Main
RiSearch v.1.0 Manual
© S. Tarasov
Results sorting
Found documents can be sorted by relevance, document modification date,
document size or returned in the order they appear in database.
Each sorting type can be turned "On" or "Off" in configuration file.
By default script will store all necessary information for all types
of sorting. Please note, that many webservers do not return "Last modified"
date for dynamic pages, and time of indexation will be used instead.
Relevance
Relevance is an abstract measure of how well a document satisfies
the user's query. RiSearch uses number of asked words as a base for
relevance calculation. Each word occurrence in document gives one point
to this document. Certain areas in document (such as title, headings,
links, and words written in bold, italic) can have higher rating.

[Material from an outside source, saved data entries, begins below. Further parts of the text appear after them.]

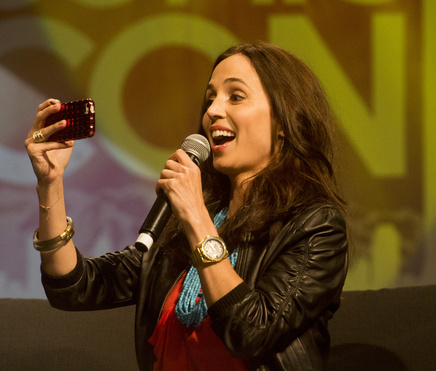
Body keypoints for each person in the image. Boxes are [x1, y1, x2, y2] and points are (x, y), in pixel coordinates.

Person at [25, 41, 348, 370]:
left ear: (284, 122)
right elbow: (75, 288)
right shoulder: (190, 222)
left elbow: (250, 331)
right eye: (210, 99)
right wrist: (50, 183)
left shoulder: (316, 226)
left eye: (235, 96)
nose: (212, 111)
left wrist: (195, 216)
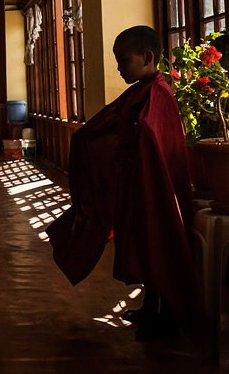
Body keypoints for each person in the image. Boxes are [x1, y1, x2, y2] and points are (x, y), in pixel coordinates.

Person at [46, 25, 205, 341]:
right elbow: (113, 124)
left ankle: (168, 316)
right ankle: (150, 306)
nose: (118, 68)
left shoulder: (158, 94)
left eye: (123, 60)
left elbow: (151, 140)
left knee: (159, 245)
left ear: (147, 57)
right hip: (138, 185)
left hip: (157, 188)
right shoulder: (143, 90)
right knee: (145, 246)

This can be set up in configuration file. Then calculated points number is
normalized according to the most frequent term for this document
(so that longest document not necessary gets highest rating).
Document rating for given term then can be modified according
to number of documents with this term. In results most common
words will have little effect in documents sorting.
Configuration parameters
allow_sort_by_rating => 1,
- turns ON the page rating calculation. Additionally, you may sort the documents
by last_modified date and size
(allow_sort_by_date, allow_sort_by_size).
weight_title => 5,
- you may control the weight of the word depending on it's position on page.
Each occurrence of word increases the word rating by 1. You may choose another
weight for words occurred in page TITLE, heading, metatags, and links to other pages...
word_freq => 1,
- turns ON the document score normalization according to word frequency
(common word will get lower rating). Can be turned OFF and ON without site reindexing.
|